[DATA SUPPLIED]

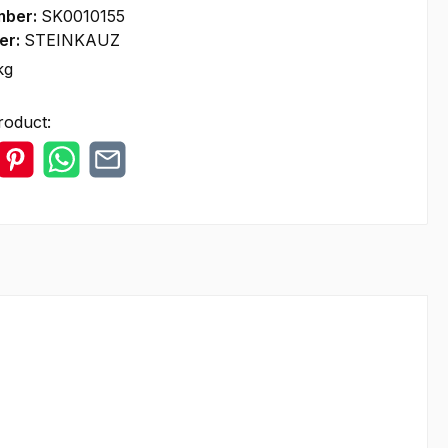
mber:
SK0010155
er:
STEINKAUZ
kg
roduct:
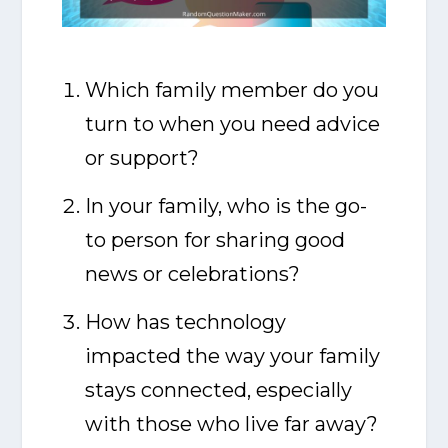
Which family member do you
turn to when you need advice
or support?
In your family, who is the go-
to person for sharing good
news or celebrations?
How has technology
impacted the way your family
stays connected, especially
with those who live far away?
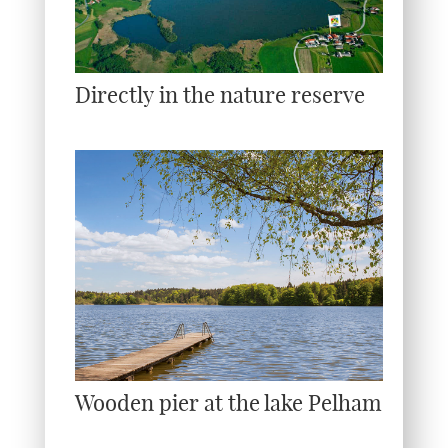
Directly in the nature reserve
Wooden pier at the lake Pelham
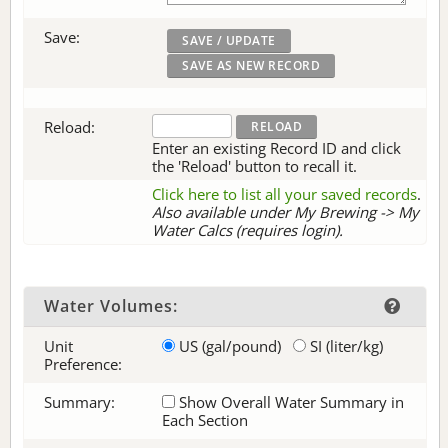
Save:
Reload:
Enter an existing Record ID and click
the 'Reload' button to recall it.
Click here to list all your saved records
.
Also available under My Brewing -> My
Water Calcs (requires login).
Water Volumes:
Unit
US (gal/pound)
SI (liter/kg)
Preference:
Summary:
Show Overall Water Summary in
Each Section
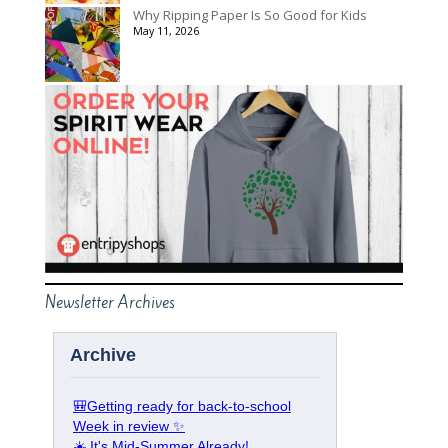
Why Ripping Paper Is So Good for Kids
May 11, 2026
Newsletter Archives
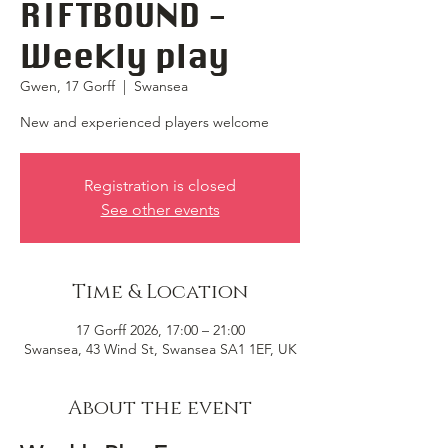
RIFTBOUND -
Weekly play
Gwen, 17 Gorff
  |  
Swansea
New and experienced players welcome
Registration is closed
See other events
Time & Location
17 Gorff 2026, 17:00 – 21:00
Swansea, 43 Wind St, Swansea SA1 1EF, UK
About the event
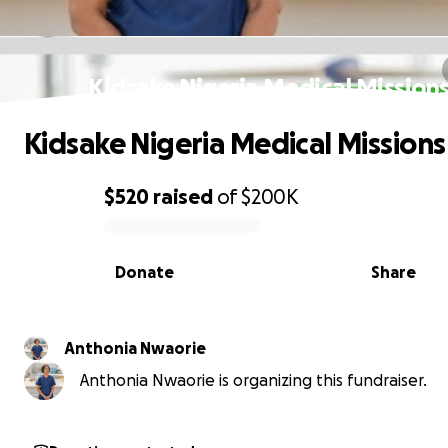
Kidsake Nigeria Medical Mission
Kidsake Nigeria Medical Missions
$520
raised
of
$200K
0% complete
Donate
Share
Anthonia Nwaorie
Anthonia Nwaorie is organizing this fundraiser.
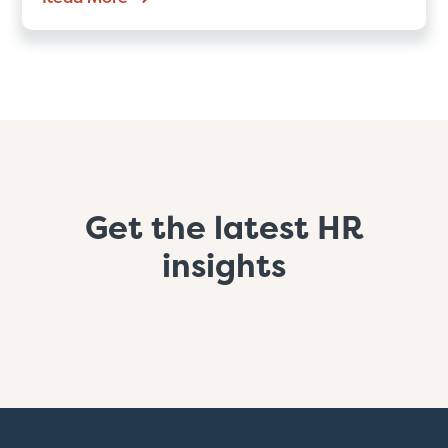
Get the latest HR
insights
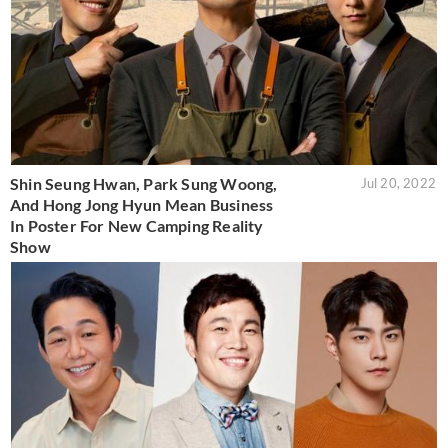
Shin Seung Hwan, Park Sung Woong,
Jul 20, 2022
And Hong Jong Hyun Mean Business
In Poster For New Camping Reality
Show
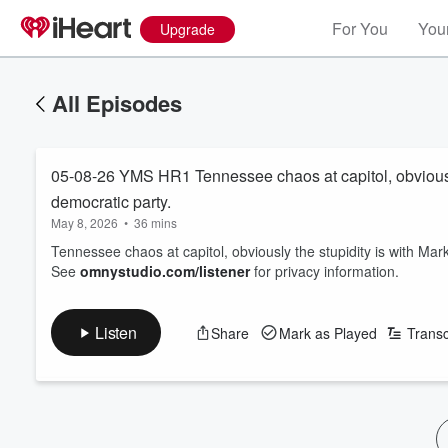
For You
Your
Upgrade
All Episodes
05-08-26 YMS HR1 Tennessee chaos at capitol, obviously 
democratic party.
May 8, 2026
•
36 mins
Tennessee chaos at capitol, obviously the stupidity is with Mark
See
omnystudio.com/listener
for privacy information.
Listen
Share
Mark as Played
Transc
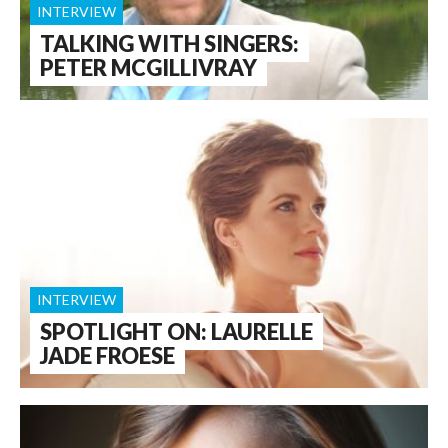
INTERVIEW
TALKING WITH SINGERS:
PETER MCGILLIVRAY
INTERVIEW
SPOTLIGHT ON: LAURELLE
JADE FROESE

[/DATA SUPPLIED]
[DATA SUPPLIED]

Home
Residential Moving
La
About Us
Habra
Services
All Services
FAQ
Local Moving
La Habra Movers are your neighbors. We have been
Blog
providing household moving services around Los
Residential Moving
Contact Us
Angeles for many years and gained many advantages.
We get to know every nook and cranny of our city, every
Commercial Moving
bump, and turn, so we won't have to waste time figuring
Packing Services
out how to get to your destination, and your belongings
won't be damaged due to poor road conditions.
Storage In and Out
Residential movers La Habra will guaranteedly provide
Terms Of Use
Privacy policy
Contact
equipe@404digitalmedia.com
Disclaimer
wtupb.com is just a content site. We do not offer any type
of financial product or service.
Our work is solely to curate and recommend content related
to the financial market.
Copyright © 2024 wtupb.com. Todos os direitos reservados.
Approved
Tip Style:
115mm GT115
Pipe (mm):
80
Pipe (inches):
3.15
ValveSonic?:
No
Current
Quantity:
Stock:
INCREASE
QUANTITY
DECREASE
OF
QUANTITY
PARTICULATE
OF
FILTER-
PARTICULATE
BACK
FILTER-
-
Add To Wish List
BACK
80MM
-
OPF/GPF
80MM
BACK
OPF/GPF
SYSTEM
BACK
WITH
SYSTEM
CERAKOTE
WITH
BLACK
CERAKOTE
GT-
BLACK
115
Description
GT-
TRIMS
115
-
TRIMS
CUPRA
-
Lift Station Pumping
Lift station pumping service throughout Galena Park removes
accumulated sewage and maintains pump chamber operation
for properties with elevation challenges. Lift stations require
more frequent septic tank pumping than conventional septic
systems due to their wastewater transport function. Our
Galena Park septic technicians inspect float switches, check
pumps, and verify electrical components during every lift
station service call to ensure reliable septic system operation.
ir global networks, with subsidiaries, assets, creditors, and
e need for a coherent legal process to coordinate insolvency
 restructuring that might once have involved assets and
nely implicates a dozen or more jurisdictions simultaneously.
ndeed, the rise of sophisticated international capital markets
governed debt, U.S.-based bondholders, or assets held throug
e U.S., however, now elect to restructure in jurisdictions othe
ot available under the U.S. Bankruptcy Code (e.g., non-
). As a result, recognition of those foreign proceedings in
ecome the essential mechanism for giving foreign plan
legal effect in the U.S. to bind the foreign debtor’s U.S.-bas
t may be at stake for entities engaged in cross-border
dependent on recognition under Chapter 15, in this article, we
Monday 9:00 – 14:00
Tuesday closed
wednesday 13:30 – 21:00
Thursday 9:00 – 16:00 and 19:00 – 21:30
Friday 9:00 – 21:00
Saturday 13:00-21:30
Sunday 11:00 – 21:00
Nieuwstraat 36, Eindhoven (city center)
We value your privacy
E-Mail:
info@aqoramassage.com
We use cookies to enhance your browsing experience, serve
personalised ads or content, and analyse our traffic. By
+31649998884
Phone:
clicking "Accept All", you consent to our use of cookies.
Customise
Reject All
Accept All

[/DATA SUPPLIED]

**YOUR OBJECTIVE:** Restate word for word the entries above, starting at the line with "ecome the essential" and ending at the line with "We value your privacy", inclusive, and no others.

**EXERCISE SOLUTION:**
ecome the essential mechanism for giving foreign plan
legal effect in the U.S. to bind the foreign debtor’s U.S.-bas
t may be at stake for entities engaged in cross-border
dependent on recognition under Chapter 15, in this article, we
Monday 9:00 – 14:00
Tuesday closed
wednesday 13:30 – 21:00
Thursday 9:00 – 16:00 and 19:00 – 21:30
Friday 9:00 – 21:00
Saturday 13:00-21:30
Sunday 11:00 – 21:00
Nieuwstraat 36, Eindhoven (city center)
We value your privacy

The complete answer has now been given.